China continues to attract investment from MNCs
During the seventh Liangma Silk Road International Forum held in Beijing on July 27, Mark Harrison, a partner at KPMG in China, highlighted the unwavering commitment of multinational corporations to the Chinese market.
The event, hosted by the China International Youth Exchange Center and co-organized by KPMG, brought together over 50 representatives from various sectors to discuss "New Paths for Enterprise Transformation and Upgrading."
The forum aimed to chart a course for Chinese entrepreneurs seeking to improve competitiveness, enhance technical innovation, and seize the historical opportunities presented by industrial transformation amidst a challenging international environment.
During his speech, Harrison underscored the significance of enterprise transformation and upgrading and the adoption of international strategies. He stressed that entrepreneurs must possess a comprehensive global outlook and an international perspective to navigate the ever-evolving business landscape successfully.
Contrary to prevailing sentiments of "derisking" or decoupling from China, Harrison emphasized that MNCs are taking a cautious yet committed approach towards the world's largest consumer market. The Chinese market, with its substantial middle-income population, continues to offer unparalleled opportunities for foreign investors.
Harrison pointed out that certain sectors have caught the attention of foreign investors who are keen to scale up their investments in China. These sectors include high-tech industries, the pet sector, chemical manufacturing, pharmaceuticals, new energy vehicles, and emerging niche markets.
An encouraging sign of MNCs' commitment to the Chinese market is the increased frequency of CEO visits to China. These visits demonstrate the level of confidence that MNCs have in the country's long-term prospects and stability.
To strengthen their foothold in the Chinese market, MNCs are adopting significant strategies such as "China for China, China for Global" localization and joint ventures.
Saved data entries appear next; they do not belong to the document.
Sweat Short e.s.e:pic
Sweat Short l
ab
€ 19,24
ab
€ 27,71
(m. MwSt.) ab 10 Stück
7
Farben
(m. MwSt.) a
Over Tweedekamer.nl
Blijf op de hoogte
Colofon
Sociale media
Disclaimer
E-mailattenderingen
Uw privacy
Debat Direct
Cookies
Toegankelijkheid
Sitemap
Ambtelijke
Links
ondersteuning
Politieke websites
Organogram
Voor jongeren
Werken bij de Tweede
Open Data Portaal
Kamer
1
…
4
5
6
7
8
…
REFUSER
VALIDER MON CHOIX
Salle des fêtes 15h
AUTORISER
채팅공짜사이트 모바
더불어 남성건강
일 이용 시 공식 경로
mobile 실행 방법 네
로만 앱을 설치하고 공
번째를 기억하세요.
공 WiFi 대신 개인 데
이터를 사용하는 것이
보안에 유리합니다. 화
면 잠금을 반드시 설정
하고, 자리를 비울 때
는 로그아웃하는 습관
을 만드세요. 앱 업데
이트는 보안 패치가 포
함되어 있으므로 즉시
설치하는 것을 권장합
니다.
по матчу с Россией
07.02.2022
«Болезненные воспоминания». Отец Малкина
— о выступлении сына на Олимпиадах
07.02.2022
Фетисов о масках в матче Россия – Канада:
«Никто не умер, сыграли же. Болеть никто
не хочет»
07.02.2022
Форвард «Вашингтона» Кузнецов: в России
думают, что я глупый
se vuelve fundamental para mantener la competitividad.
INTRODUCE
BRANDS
By aligning their operations with local preferences, cultures, and regulations, companies can forge stronger connections with Chinese consumers.
BASF's substantial investment of 10 billion euros to construct the Verbund site project in Zhanjiang, Guangdong province, is a prominent example of this commitment. The project aims to enhance local production of chemicals and materials, thereby boosting China's industrial capabilities.
In addition to localization, joint ventures have become increasingly popular as a means for MNCs to share risks and gain access to local insights. For instance, Volkswagen AG's investment of $700 million to acquire a 4.99 percent stake in the Chinese smart EV startup Xpeng illustrates the growing trend of collaboration between global giants and local innovators.
By embracing localization, forming strategic joint ventures, and benefiting from a more favorable regulatory environment, MNCs are positioning themselves to thrive in the ever-evolving Chinese business landscape.